An aspiring rapper was shot dead by six police officers after he was found asleep in a car with a gun in his lap.
Willie James McCoy, 20, was sleeping in a car outside a Taco Bell in Vallejo, near San Francisco on February 9. Restaurant staff called the police to report a man slumped over in a car.
In a statement, police said the driver was “unresponsive” with a gun on his lap. Two officers tried to wake him up but failed. They called for back-up and said they planned to try and quietly take the weapon from the vehicle.
“While officers were still positioning a patrol unit to the rear of the vehicle, and waiting for the [police] supervisor, the driver began to suddenly move and looked at the uniformed patrol officers,” the statement said.

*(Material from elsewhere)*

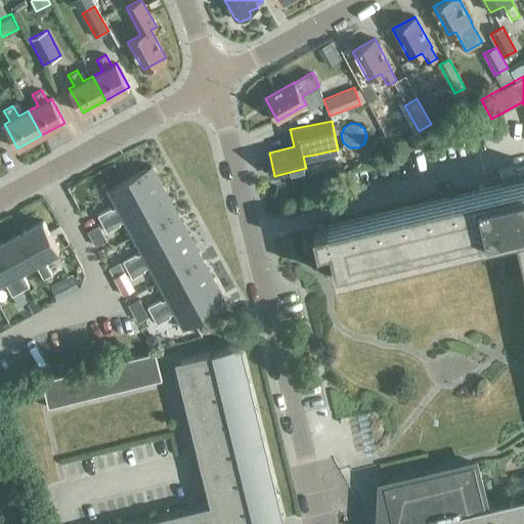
[(375,135),(362,149),(373,158),(382,145),(383,144),(384,143),(377,137),(375,135)]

“Officers gave the driver several commands to put his hands up. The driver did not comply and instead he quickly moved his hands downward for the firearm. Fearing for their safety, six officers fired their duty weapons at the driver.”
The police fired “multiple rounds” for approximately four seconds before unlocking the car through the broken window. They attempted to resuscitate McCoy, who was known by the stage name Willie Bo, but he died at the scene.
Officers said the gun was fully loaded and had been reported stolen from Oregon.
Vallejo police chief Andrew Bidou said “any loss of life is a tragedy”, adding that an investigation was in its early stages. “Information confirming the driver’s identity, how many times the driver was struck by gunfire, and toxicology will not be available until the autopsy is completed,” a statement said.
David Harrison told the Los Angeles Times that the man who had been killed was his cousin McCoy, describing him as a “good-hearted kid.” He explained that McCoy had been at a studio recording music that day and had recently finished touring with his family so was probably tired.
Posted by David Harrison on Sunday, February 10, 2019
In a video posted to Facebook, Harrison added: “My little cousin was asleep in the car – they shot him 20 motherfucking times.” He also criticised the police, saying they “can’t just keep killing us in the streets like this.”
McCoy’s brother Marc told The Guardian there “was no attempt to try to work out a peaceful situation.” “The police’s job is to arrest people who are breaking the law – not take the law into your own hands. You’re not judge, jury and executioner […] We’re never going to get over this.”